Bob Dylan: No Direction Home

I never really listened to Bob Dylan as a kid, I guess thats because I was bombarded with 80’s hair bands. I feel his music is the kind that almost needs you to be a certain maturity level to really appreciate and understand it. In college I played “Subteranean Homesick Blues”, “Rainy Day Women” and “Like A Rolling Stone” all the time on my freeform radio program, I think that’s when it really began to sink in.

Martin Scorsese’s 2005 documentary No Direction Home examines Bob Dylan (born Robert Zimmerman) from his life in Minnesota through his time in Greenwich Village as an up and coming personality through his huge success as the first real folk rock sensation up to a motorcycle crash that happened in 1967. The real attraction here is getting to hear directly from Bob who has never been a big fan of interviews. He comes across as a very cool guy, equal parts storyteller, music aficionado and actor. He describes how at a young age, when he heard certain music he felt like another person. He was drawn to it and it took him over completely.

This documentary shows the immense influence that Folk legend Woody Guthrie had on Bob as well. Some singers wanted to be Elvis, he wanted to be Woody. He took Woody’s music and brought it into the 60s. Bob never hides the fact he stole from his mentors either. Another prime example that “great artists don’t do homages, they steal”. Amazingly, instead of becoming a mere carbon copy of his heroes, he created his own new legend. The truth and honesty his music had was what made it so appealing to the people. Bob wrote music and lyrics that told universal tales that everyone could identify with be they black, white, red or purple.

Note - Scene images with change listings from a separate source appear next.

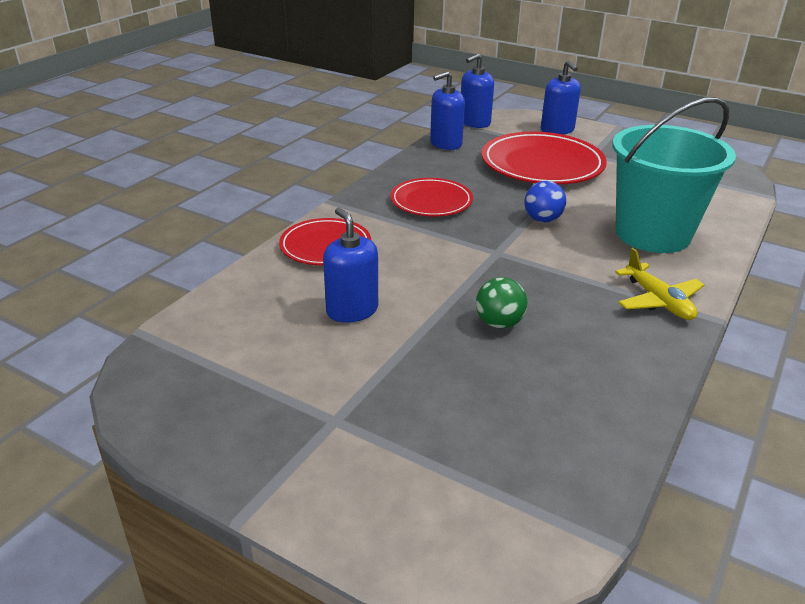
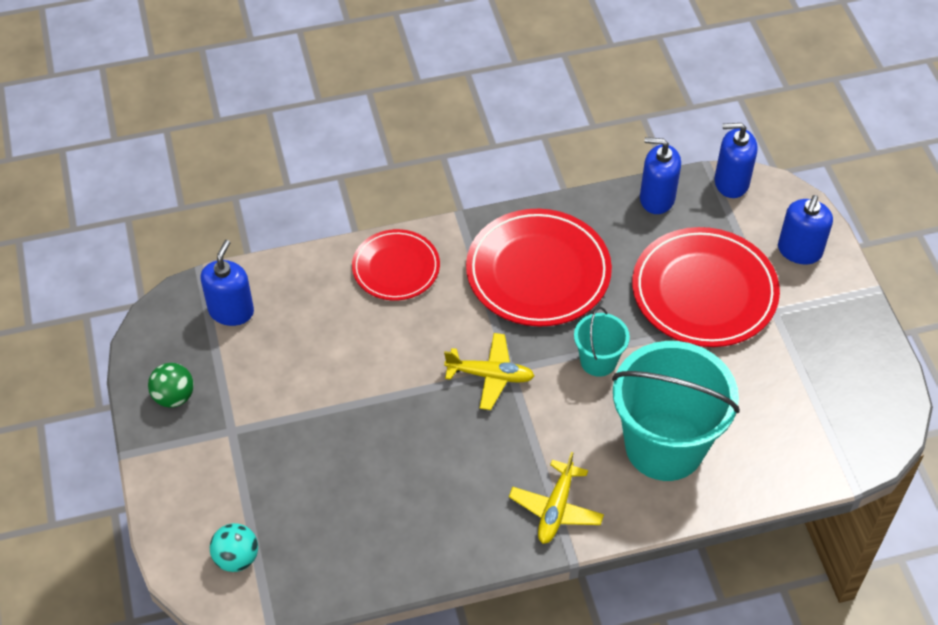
camera: 45 degrees right, 20 degrees up
blue soap dispenser [323,208,378,323] -> blue soap dispenser moved to [201,240,254,326]
red plate [391,178,473,217] -> red plate [466,209,612,327], size x1.64
green ball [476,277,528,329] -> green ball moved to [148,363,194,408]
blue ball [524,181,566,222] -> turquoise bucket [574,307,630,377]
none -> turquoise ball [210,523,258,572]
none -> yellow plane [444,333,535,410]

Director Martin Scorsese, an avid music lover himself, uses footage from Dylan’s tours, interviews with Dylan’s friends and music colleagues as well as his own thoughts on Dylan’s life to create an enriching, in-depth work of documentary art.

If you love Bob Dylan’s music, No Direction Home is a must see. We also highly recommend D.A. Pennebaker’s Don’t Look Back, an earlier documentary that followed Bob on his 1965 concert tour of England.